I don’t know how many readers have enjoyed fine dining surrounded by Flemish-Thai décor on a hot tropical night but just in case you haven’t, I heartily recommend it to make your life that much richer. Mains come in the form of parrot fish in saffron sauce and a Black Angus beef steak followed by a cheese trolley and raspberry sorbet.
The devil’s in the details here, in the tiny silver cocktail sticks, silver serviette holders, cooled and scented towels, eclectic décor and excellent service. This all sets it apart in a class of its own, as no doubt the award-winning De Tafeljoncker did in Antwerp. After all, that move must have cost a lot of cash…
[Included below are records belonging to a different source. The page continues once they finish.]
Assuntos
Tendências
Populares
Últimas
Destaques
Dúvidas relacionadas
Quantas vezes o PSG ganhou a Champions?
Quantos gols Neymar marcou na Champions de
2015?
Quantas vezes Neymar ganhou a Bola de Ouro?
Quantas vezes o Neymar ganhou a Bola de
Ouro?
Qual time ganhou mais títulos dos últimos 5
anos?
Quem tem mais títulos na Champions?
There is, quite simply, nothing else like Royale Nam Tok in Phuket and I very much doubt that there ever will be anything to match it in the future. After all, anyone who can marry classy kitsch with fine dining deserves a round of applause. Take a bow, Corry and Marc.
Even though it’s pricey there is no service charge at Royale Nam Tok, neither does the restaurant offer commissions to tuk-tuk drivers. A fittingly rich set menu will cost each diner somewhere in the region of seventeen-hundred baht. There is also an à la carte menu.